■ **YOUR OBJECTIVE**: Every line below that holds the string "Lung" should be copied out.

■ **GIVEN RECORDS**:
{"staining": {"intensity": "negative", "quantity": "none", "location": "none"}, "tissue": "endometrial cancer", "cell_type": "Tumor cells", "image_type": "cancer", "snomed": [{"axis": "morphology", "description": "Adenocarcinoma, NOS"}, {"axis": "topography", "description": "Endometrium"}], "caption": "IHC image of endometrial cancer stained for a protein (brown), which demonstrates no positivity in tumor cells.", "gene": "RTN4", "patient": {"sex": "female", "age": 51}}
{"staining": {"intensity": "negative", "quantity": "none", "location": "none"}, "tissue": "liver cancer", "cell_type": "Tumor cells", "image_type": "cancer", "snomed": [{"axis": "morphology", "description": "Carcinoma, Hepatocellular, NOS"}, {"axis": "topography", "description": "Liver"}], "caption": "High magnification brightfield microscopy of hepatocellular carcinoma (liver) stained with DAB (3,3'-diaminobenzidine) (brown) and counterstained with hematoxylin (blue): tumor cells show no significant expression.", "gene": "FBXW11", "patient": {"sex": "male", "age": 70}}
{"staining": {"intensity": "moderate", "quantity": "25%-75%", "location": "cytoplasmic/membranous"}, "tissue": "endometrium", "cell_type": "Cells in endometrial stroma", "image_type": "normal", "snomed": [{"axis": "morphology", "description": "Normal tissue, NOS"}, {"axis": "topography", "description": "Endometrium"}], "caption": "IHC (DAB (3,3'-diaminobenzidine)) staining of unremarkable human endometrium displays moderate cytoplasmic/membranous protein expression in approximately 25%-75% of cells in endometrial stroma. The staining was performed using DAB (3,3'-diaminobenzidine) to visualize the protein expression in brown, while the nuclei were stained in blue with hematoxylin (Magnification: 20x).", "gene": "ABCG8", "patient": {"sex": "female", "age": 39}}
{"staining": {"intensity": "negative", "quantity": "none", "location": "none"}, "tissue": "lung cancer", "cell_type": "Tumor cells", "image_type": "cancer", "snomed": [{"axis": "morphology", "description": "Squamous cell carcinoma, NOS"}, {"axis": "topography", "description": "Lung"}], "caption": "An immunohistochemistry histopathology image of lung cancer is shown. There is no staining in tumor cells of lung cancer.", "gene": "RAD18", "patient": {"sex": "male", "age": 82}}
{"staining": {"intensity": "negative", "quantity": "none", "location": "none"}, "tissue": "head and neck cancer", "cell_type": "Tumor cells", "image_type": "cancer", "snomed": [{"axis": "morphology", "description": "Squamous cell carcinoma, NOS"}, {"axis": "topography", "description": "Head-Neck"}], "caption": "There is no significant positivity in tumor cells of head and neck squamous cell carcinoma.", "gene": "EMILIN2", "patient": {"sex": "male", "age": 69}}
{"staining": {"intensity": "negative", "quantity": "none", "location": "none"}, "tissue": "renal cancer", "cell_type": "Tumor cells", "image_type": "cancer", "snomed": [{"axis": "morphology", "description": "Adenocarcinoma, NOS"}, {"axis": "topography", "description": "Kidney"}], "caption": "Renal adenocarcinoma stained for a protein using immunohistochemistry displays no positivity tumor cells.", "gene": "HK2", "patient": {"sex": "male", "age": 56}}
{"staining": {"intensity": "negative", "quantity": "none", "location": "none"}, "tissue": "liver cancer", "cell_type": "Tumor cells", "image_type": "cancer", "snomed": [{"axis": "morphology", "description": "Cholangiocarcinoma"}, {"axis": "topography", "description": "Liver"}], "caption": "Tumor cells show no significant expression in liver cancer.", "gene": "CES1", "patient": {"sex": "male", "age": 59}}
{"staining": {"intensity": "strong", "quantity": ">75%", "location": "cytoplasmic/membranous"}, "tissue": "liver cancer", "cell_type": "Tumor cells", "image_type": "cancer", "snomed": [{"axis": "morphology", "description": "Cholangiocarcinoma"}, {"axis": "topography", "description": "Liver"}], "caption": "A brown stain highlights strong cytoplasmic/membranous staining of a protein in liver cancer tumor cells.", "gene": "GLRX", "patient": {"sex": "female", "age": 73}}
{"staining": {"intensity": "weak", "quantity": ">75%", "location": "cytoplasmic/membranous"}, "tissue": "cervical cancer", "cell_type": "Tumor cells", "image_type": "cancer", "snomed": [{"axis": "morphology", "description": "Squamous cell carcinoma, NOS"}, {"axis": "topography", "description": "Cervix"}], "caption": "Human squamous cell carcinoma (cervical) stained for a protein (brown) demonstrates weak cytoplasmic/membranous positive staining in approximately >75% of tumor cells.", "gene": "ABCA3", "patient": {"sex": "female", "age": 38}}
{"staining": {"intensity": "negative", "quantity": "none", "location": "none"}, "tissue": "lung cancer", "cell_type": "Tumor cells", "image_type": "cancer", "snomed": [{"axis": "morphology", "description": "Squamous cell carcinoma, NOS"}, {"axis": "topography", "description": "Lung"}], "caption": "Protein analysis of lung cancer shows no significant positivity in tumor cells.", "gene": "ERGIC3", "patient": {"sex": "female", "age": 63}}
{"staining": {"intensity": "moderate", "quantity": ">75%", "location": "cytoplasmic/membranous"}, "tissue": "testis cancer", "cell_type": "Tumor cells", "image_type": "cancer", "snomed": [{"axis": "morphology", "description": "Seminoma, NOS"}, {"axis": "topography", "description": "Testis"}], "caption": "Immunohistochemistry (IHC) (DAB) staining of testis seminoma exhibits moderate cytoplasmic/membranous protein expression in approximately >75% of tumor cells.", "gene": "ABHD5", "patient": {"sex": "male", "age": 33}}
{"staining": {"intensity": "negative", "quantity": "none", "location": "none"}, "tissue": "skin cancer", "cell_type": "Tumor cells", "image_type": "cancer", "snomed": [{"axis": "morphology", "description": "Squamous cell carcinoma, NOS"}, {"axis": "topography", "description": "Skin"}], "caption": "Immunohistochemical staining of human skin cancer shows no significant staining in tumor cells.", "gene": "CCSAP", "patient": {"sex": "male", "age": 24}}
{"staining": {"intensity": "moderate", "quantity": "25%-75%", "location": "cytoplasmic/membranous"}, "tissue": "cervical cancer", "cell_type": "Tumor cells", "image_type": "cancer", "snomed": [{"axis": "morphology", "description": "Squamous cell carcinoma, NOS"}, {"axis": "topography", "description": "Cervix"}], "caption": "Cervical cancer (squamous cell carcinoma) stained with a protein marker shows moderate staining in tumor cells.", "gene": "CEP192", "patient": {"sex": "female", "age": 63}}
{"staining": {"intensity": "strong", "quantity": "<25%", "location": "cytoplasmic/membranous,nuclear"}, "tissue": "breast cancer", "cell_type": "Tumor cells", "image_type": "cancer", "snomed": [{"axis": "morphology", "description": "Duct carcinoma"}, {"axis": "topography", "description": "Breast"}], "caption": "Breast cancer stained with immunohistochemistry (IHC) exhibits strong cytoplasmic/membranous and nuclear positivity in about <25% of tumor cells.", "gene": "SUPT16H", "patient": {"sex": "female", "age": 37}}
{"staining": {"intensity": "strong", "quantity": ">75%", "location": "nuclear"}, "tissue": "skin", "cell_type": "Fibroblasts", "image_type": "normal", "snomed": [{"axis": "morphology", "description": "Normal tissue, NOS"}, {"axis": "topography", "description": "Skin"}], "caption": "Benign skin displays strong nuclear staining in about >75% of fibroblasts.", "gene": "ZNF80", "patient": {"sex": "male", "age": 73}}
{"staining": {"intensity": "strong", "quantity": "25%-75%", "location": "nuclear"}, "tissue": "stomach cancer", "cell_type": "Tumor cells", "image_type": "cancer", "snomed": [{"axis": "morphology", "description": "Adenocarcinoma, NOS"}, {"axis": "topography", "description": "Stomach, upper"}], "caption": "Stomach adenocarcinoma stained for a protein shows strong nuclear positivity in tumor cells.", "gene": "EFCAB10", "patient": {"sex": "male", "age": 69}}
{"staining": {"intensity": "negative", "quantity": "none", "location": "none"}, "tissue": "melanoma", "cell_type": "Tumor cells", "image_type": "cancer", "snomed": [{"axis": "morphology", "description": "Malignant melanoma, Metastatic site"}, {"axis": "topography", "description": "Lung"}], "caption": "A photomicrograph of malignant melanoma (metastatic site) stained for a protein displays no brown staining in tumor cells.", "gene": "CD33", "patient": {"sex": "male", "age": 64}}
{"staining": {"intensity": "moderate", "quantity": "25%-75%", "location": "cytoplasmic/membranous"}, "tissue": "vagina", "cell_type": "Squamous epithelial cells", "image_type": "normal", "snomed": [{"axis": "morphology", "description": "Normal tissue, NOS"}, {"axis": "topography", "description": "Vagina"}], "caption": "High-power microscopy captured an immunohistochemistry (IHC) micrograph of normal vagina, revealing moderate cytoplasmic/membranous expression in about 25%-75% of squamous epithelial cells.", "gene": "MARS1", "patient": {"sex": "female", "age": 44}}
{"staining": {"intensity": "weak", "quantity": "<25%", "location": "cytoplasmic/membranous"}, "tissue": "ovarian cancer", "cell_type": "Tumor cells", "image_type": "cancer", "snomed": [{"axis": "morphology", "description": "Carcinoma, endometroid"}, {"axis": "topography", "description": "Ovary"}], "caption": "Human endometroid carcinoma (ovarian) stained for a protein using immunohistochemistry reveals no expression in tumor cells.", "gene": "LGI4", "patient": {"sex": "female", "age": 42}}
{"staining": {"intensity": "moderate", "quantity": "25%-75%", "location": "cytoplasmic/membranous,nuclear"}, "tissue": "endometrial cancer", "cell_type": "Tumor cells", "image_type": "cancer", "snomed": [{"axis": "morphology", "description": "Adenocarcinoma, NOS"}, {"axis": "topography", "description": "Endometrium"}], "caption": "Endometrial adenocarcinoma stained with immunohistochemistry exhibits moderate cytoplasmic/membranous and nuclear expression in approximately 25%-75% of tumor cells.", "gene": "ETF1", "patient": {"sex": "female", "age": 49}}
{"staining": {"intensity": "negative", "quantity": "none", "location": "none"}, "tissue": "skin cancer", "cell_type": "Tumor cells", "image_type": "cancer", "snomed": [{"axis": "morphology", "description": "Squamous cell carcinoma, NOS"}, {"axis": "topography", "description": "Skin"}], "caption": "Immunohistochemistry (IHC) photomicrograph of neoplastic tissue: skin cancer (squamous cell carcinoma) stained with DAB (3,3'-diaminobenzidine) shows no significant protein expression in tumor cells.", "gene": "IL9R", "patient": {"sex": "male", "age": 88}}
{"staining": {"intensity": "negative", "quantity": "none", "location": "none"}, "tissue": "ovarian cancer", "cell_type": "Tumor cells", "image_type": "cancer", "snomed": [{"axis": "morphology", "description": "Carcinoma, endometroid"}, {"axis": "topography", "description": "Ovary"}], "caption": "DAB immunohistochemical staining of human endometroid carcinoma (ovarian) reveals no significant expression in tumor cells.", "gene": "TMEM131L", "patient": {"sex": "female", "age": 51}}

■ **WORKED SOLUTION**:
{"staining": {"intensity": "negative", "quantity": "none", "location": "none"}, "tissue": "lung cancer", "cell_type": "Tumor cells", "image_type": "cancer", "snomed": [{"axis": "morphology", "description": "Squamous cell carcinoma, NOS"}, {"axis": "topography", "description": "Lung"}], "caption": "An immunohistochemistry histopathology image of lung cancer is shown. There is no staining in tumor cells of lung cancer.", "gene": "RAD18", "patient": {"sex": "male", "age": 82}}
{"staining": {"intensity": "negative", "quantity": "none", "location": "none"}, "tissue": "lung cancer", "cell_type": "Tumor cells", "image_type": "cancer", "snomed": [{"axis": "morphology", "description": "Squamous cell carcinoma, NOS"}, {"axis": "topography", "description": "Lung"}], "caption": "Protein analysis of lung cancer shows no significant positivity in tumor cells.", "gene": "ERGIC3", "patient": {"sex": "female", "age": 63}}
{"staining": {"intensity": "negative", "quantity": "none", "location": "none"}, "tissue": "melanoma", "cell_type": "Tumor cells", "image_type": "cancer", "snomed": [{"axis": "morphology", "description": "Malignant melanoma, Metastatic site"}, {"axis": "topography", "description": "Lung"}], "caption": "A photomicrograph of malignant melanoma (metastatic site) stained for a protein displays no brown staining in tumor cells.", "gene": "CD33", "patient": {"sex": "male", "age": 64}}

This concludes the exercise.